ASSIGNED TASK 1
Extract everything from "Posted by BMoney" down to "had on hand." in the homebrewing forum thread below, copying it word for word.
ASSIGNED TASK 2
In the homebrewing forum thread below, what alcohol percentage did rbWarEagle's DIPA reach after the gravity test?
ASSIGNED TASK 3
List every hop variety named in BMoney's recipe in the homebrewing forum thread below, counting each variety once.

Posted by rbWarEagle
Member since Nov 2009
49999 posts
Posted on 4/20/15 at 6:37 pm to
Tested my grav today out of the primary and we're officially at 8.1 percent ABV for my DIPA. Beautiful color, nice hoppy nose, just bitter enough to balance out the malt. Pretty damn close to Ghost in color, actually. Dry hopping 3oz. Citra for the next week and then bottling.
Posted by HungryFisherman
Houston,TX / BR, LA
Member since Nov 2013
2690 posts
Posted on 4/20/15 at 8:22 pm to
Kegged the Star San IPA tonight. Got about 2.5 gallons in the keg. Maybe 3. Taste is good to me (maybe a little watered down). Nose is money. Dry hopped the hell out of it, so that paid off. Color is prettY. Here's a small pour un-carbed.



Here's a pic of the carboy during racking. It appears some of the star San stayed atop the beer We stopped well before to avoid Kegging the clear looking liquid. Gonna drink it til we hate it/want to brew it right





This post was edited on 4/20/15 at 8:38 pm
Posted by LSUGrad00
Member since Dec 2003
2428 posts
Posted on 4/20/15 at 10:07 pm to
quote:

Here's a pic of the carboy during racking




That's some crazy looking shite there. Definitely made the right choice by racking from underneath that craziness.

Glad the beer turned out ok.
Posted by BMoney
Baton Rouge
Member since Jan 2005
16454 posts
Posted on 4/21/15 at 8:33 am to
Finally brewed last night. Weeknight brews are just so much easier for me to pull off. Started heating the strike water at 5:45, went for a run during the 60 minute mash, ate dinner during the sparge, and helped my daughter with her homework before starting the boil. Even with that half hour of delay before I could start the boil, finished up by 10:45.

Here's the recipe. It's based on Drake's Aroma Coma, but I subbed out some of the hops they used for ones I had on hand.

9 lbs 2-row
4 lbs optic malt
1 lb flaked rye
8 oz C-15
1 oz Apollo 60 minutes
1 oz Cascade whirlpool
1 oz Citra whirlpool
1 oz Chinook whirlpool
1056 yeast
1.5 oz Amarillo dry hop 4 days
1.5 oz Citra dry hop 4 days
1 oz Chinook dry hop 2 days
1 oz Citra dry hop 2 days
1 oz Simcoe dry hop 2 days
Posted by LSUBoo
Knoxville, TN
Member since Mar 2006
102196 posts
Posted on 4/21/15 at 8:41 am to
Mmmmmm, hops.
Posted by s14suspense
Baton Rouge
Member since Mar 2007
14846 posts
Posted on 4/21/15 at 8:59 am to
quote:

Weeknight brews are just so much easier for me to pull off.


Plan to brew tonight too now that the wife is in town full time.

Last time I did more of a 30 minute mash and 30 minute boil and it turned out just fine. Will probably do more of a normal schedule tonight.

RECORD EXTRACTS

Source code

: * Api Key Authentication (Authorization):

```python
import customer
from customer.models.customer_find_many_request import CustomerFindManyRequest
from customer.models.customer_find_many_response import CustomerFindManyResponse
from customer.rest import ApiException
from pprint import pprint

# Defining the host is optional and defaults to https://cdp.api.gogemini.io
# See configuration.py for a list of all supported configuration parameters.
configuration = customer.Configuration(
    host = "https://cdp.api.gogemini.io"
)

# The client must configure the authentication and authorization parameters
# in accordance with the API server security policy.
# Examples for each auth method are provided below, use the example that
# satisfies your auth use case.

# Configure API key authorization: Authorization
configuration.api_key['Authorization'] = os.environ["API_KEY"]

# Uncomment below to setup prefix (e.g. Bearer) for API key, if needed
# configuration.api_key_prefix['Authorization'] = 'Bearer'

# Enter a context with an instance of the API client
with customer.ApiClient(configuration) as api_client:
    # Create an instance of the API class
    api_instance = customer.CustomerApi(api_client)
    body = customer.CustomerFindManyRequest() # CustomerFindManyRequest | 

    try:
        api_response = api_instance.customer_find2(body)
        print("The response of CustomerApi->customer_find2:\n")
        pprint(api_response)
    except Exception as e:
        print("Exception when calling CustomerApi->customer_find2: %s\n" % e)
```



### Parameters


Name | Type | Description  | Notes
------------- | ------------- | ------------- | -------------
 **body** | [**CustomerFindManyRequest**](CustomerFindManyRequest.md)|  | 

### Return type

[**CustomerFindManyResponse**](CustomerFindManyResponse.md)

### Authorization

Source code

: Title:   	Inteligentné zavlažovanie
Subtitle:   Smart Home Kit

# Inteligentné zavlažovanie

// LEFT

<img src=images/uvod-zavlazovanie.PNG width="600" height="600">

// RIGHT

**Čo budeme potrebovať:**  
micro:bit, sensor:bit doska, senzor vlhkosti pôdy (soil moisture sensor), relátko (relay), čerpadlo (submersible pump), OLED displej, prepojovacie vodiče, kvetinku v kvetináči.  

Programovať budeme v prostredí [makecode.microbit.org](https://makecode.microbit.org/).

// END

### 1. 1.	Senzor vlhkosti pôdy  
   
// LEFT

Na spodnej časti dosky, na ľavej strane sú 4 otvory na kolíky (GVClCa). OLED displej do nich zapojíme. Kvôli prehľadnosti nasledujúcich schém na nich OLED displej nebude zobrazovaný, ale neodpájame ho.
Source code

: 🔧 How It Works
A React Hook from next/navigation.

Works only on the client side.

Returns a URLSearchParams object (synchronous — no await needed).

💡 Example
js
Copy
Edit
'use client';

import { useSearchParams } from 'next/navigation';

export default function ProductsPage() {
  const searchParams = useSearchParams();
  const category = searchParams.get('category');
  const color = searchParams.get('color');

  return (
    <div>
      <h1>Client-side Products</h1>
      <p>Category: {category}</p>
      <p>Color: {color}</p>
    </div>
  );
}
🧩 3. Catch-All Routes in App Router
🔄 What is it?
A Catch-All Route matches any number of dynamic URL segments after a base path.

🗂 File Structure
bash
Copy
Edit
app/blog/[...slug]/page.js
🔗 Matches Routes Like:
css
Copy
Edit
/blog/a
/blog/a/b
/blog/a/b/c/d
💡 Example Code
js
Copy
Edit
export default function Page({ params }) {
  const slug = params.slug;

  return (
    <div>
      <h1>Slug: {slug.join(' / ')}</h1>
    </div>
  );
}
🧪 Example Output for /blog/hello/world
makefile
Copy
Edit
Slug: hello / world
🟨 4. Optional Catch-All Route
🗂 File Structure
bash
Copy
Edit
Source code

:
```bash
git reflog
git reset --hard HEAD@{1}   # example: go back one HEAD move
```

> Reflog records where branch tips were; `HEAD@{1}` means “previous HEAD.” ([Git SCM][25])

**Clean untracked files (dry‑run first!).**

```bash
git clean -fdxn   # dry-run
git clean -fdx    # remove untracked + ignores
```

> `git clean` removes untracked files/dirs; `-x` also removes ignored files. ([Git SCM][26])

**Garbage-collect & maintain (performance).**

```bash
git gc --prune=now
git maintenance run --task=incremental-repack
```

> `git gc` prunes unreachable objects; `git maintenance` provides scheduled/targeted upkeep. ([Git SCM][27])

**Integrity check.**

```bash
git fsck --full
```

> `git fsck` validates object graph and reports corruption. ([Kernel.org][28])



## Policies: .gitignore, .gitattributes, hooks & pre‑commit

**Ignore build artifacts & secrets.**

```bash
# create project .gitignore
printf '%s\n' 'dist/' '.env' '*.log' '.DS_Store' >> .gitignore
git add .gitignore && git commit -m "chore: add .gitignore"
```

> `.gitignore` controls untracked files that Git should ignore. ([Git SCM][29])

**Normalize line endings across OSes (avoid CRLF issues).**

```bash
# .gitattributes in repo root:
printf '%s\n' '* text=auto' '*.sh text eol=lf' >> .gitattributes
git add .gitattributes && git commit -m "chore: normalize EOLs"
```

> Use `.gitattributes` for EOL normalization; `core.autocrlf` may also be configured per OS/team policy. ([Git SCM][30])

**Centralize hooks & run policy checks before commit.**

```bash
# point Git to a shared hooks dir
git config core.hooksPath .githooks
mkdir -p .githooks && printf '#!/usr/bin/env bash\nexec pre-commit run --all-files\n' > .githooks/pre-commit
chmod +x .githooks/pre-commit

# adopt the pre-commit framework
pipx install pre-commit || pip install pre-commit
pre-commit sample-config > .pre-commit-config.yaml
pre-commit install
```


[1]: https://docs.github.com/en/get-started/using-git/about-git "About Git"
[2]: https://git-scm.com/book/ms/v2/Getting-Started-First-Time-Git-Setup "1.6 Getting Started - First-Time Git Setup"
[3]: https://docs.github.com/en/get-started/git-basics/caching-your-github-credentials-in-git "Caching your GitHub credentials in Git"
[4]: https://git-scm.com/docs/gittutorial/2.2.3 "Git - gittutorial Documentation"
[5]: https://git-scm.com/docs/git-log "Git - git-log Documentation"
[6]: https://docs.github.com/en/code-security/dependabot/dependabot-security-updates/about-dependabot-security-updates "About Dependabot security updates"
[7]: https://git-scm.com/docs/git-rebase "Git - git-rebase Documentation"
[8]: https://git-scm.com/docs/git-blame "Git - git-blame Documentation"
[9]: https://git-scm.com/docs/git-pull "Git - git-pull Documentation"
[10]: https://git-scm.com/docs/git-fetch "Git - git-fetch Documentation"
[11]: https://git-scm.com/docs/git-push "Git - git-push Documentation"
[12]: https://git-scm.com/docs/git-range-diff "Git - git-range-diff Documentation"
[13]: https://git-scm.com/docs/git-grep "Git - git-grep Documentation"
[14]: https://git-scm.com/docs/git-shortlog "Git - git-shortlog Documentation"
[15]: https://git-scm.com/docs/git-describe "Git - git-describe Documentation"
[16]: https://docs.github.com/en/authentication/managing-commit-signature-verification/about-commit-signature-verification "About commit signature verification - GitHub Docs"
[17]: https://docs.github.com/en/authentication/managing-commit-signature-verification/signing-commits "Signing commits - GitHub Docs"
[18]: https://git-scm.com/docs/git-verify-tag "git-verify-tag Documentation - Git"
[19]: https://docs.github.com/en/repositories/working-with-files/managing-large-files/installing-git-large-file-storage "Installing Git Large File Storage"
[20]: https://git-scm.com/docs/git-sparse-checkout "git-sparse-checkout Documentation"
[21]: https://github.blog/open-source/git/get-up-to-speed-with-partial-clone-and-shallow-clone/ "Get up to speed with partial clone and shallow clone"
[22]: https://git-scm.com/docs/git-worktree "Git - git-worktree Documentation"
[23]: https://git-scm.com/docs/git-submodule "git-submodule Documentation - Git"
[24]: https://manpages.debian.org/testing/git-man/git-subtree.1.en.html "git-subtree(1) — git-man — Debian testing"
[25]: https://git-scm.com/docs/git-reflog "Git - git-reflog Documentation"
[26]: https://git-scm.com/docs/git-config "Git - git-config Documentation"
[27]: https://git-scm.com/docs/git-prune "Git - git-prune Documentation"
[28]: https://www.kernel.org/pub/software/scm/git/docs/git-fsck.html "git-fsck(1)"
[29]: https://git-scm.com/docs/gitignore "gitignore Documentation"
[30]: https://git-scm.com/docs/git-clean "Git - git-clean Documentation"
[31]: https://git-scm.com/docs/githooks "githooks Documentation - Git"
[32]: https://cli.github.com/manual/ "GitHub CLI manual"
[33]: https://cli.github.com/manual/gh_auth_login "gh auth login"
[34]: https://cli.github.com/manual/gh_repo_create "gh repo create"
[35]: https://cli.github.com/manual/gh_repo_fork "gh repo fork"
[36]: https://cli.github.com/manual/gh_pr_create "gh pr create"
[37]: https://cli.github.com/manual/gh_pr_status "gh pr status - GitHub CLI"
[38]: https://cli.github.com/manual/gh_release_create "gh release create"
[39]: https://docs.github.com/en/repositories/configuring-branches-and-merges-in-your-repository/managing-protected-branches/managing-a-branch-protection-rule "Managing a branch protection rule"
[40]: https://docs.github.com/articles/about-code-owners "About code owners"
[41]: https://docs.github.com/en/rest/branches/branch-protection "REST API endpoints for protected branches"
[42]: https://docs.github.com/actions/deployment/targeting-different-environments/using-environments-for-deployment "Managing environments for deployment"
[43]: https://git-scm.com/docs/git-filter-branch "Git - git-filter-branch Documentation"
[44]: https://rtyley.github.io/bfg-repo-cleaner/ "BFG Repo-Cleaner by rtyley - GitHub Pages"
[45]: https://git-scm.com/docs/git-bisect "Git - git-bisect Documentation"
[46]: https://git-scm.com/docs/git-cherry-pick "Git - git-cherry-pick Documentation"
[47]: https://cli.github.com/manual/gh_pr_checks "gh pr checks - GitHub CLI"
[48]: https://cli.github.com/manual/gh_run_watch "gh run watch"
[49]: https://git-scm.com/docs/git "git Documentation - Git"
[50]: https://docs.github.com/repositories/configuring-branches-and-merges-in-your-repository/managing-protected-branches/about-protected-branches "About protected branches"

WRITTEN REPLY 1
Posted by BMoney
Baton Rouge
Member since Jan 2005
16454 posts
Posted on 4/21/15 at 8:33 am to
Finally brewed last night. Weeknight brews are just so much easier for me to pull off. Started heating the strike water at 5:45, went for a run during the 60 minute mash, ate dinner during the sparge, and helped my daughter with her homework before starting the boil. Even with that half hour of delay before I could start the boil, finished up by 10:45.

Here's the recipe. It's based on Drake's Aroma Coma, but I subbed out some of the hops they used for ones I had on hand.

WRITTEN REPLY 2
8.1 percent ABV.

WRITTEN REPLY 3
Apollo, Cascade, Citra, Chinook, Amarillo, Simcoe